◆ What is asked
Take the lines that run from the one containing "scientific name: Eriocephalus capitellatus" through the one containing "genus: Lilium", switch every "phylum" to "division", and write out only those lines with nothing else changed.
>>>
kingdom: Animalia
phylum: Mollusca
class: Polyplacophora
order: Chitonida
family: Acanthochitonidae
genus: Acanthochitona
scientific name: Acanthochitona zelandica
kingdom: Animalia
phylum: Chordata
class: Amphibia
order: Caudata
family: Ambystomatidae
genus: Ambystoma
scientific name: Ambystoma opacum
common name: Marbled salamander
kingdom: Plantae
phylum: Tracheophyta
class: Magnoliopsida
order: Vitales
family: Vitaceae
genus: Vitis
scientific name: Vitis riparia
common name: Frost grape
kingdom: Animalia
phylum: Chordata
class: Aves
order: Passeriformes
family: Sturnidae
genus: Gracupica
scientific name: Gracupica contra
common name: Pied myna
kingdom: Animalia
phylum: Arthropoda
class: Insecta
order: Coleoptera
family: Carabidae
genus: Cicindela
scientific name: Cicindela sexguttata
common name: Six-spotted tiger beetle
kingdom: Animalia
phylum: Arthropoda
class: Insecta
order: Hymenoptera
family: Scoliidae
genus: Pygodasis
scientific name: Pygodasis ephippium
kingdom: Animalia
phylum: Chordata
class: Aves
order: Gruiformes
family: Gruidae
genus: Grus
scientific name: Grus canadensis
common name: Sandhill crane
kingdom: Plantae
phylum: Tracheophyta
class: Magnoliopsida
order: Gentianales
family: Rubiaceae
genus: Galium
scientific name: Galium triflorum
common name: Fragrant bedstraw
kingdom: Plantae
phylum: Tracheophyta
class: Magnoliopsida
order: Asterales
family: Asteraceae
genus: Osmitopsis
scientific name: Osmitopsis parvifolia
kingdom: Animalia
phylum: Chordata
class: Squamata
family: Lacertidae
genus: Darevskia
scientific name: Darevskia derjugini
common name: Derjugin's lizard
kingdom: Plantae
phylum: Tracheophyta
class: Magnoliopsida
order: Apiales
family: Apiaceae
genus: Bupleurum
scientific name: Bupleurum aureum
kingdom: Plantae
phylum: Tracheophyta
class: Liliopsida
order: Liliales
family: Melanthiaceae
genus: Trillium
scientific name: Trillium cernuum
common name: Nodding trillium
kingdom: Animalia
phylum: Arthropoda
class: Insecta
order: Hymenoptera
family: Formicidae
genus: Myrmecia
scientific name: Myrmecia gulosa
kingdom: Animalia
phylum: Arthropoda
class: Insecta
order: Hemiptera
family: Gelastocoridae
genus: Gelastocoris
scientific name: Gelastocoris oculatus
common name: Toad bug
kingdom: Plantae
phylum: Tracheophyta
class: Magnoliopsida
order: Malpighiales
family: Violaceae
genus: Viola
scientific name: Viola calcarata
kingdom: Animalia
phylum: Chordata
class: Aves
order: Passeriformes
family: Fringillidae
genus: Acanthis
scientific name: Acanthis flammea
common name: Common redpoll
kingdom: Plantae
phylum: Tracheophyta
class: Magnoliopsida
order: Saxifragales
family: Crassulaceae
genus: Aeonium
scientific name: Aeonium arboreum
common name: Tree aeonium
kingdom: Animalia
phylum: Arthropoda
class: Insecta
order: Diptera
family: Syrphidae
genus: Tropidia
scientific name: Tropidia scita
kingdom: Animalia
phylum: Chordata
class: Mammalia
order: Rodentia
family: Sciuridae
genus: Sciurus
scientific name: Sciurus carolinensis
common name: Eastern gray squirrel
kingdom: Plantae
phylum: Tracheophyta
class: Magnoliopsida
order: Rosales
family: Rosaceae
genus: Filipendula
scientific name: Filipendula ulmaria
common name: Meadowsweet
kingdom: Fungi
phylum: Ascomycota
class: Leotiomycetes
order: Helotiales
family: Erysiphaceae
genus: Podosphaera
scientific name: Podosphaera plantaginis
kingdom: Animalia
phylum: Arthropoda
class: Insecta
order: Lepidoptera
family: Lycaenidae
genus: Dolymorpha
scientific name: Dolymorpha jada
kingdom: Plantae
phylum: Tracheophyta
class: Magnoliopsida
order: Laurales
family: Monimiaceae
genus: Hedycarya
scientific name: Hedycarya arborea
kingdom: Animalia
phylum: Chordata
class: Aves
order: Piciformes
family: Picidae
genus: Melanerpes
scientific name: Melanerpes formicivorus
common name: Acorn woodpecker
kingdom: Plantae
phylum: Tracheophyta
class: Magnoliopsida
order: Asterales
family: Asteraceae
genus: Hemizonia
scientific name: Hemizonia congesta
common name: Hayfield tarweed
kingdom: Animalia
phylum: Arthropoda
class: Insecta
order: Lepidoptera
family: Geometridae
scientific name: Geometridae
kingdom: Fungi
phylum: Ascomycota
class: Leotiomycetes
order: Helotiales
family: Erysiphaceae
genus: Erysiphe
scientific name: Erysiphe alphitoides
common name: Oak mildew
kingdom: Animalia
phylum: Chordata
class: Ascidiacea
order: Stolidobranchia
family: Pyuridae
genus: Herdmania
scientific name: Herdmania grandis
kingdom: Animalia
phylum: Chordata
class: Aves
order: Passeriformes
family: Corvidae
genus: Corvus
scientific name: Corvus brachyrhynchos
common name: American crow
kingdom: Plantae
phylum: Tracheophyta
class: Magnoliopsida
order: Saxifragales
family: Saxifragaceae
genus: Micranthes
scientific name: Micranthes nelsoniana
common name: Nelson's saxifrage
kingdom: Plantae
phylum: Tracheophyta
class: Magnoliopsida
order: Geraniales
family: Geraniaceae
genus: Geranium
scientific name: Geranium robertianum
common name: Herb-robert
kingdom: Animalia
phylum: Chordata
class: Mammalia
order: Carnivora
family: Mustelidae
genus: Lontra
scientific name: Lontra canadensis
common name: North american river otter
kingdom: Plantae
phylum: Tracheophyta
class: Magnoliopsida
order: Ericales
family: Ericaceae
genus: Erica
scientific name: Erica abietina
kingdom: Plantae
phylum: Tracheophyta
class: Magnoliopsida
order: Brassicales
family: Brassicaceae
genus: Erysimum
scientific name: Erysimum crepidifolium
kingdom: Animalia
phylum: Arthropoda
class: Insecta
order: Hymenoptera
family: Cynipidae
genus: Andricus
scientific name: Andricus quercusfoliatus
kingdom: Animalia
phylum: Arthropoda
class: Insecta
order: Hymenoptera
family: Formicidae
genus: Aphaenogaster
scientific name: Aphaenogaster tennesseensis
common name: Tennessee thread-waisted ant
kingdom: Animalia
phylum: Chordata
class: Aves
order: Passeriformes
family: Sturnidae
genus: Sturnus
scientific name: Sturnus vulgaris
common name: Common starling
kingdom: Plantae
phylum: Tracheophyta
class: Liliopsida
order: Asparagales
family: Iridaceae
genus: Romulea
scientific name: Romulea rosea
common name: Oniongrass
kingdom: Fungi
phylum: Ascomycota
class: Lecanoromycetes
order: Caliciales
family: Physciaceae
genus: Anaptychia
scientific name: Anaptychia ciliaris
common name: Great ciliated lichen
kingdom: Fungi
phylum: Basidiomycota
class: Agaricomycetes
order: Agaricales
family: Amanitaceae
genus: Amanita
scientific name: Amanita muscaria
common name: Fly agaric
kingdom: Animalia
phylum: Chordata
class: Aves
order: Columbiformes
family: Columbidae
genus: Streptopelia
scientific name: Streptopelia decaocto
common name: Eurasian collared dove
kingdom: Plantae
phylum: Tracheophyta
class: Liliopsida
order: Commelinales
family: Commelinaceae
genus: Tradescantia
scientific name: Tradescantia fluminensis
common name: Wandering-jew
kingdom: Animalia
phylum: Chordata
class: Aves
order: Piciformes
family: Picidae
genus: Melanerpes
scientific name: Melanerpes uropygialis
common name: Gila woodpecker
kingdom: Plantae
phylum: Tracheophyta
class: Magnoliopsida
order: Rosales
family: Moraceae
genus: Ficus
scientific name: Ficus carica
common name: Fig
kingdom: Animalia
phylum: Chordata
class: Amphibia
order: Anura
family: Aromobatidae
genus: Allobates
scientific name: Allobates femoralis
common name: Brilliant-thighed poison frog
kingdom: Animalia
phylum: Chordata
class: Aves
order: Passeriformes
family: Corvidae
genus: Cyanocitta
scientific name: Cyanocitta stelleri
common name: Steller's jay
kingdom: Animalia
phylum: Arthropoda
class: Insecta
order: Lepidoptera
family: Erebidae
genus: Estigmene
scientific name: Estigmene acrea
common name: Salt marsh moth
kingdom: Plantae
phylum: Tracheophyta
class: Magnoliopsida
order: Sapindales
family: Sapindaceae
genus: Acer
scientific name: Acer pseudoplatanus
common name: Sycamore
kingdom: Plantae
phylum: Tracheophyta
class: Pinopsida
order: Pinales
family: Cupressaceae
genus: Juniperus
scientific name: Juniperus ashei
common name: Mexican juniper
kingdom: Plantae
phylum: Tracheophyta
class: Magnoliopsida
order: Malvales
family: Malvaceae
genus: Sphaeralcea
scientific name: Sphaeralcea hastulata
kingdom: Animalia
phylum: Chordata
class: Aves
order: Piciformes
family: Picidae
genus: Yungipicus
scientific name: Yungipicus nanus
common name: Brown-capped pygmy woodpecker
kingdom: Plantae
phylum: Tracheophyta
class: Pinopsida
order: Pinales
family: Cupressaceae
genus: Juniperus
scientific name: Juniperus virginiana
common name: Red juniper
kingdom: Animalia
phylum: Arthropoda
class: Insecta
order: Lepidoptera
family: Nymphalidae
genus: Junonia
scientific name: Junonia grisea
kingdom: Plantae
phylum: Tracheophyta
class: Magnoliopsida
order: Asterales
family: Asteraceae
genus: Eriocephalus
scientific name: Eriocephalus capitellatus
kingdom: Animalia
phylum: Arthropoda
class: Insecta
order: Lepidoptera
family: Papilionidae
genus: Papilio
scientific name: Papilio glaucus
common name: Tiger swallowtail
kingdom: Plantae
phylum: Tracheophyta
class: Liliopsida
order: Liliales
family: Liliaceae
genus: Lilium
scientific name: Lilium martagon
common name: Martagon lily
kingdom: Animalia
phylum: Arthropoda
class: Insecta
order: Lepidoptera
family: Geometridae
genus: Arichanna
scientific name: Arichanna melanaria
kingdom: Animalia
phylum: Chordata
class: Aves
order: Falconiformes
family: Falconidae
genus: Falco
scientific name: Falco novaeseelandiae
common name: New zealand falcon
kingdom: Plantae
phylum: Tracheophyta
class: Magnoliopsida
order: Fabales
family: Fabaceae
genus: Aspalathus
<<<
◆ Exercise response
scientific name: Eriocephalus capitellatus
kingdom: Animalia
division: Arthropoda
class: Insecta
order: Lepidoptera
family: Papilionidae
genus: Papilio
scientific name: Papilio glaucus
common name: Tiger swallowtail
kingdom: Plantae
division: Tracheophyta
class: Liliopsida
order: Liliales
family: Liliaceae
genus: Lilium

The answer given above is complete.